Dismai-Bench: benchmarking and designing generative models using disordered materials and interfaces

Generative models have received significant attention in recent years for materials science applications, particularly in the area of inverse design for materials discovery. However, these models are usually assessed based on newly generated, unverified materials, using heuristic metrics such as charge neutrality, which provide a narrow evaluation of a model's performance. Also, current efforts for inorganic materials have predominantly focused on small, periodic crystals (≤20 atoms), even though the capability to generate large, more intricate and disordered structures would expand the applicability of generative modeling to a broader spectrum of materials. In this work, we present the Disordered Materials & Interfaces Benchmark (Dismai-Bench), a generative model benchmark that uses datasets of disordered alloys, interfaces, and amorphous silicon (256-264 atoms per structure). Models are trained on each dataset independently, and evaluated through direct structural comparisons between training and generated structures. Such comparisons are only possible because the material system of each training dataset is fixed. Benchmarking was performed on two graph diffusion models and two (coordinate-based) U-Net diffusion models. The graph models were found to significantly outperform the U-Net models due to the higher expressive power of graphs.
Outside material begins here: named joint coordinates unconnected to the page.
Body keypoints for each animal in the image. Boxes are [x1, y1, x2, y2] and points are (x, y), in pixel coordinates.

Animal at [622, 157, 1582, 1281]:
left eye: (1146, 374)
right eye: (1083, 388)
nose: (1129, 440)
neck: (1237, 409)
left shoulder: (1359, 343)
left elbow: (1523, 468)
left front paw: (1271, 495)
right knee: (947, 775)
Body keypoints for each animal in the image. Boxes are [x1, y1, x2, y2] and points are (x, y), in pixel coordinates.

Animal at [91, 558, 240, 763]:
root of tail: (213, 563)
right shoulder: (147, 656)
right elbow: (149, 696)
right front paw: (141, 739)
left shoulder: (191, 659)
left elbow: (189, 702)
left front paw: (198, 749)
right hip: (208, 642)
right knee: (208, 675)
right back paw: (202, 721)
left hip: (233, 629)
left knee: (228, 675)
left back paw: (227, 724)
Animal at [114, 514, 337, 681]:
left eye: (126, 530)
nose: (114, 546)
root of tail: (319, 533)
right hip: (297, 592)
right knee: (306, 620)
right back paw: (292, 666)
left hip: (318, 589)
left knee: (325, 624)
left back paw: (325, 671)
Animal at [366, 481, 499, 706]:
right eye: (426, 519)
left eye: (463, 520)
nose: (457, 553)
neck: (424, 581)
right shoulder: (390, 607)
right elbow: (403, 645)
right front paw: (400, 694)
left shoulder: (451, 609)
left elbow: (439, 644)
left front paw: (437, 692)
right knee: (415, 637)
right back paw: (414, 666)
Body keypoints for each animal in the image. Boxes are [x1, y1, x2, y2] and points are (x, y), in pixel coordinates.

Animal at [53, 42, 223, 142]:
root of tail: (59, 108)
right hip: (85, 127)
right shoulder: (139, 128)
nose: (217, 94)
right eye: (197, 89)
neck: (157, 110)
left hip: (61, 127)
While noise in the less expressive models can assist in discovering materials by facilitating exploration beyond the training distribution, these models face significant challenges when confronted with more complex structures. To further demonstrate the benefits of this benchmarking in the development process of a generative model, we considered the case of developing a point-cloud-based generative adversarial network (GAN) to generate low-energy disordered interfaces. We tested different GAN architectures and identified reasons for good/poor performance. We show that the best performing architecture, CryinGAN, outperforms the U-Net models, and is competitive against the graph models despite its lack of invariances and weaker expressive power. This work provides a new framework and insights to guide the development of future generative models, whether for ordered or disordered materials.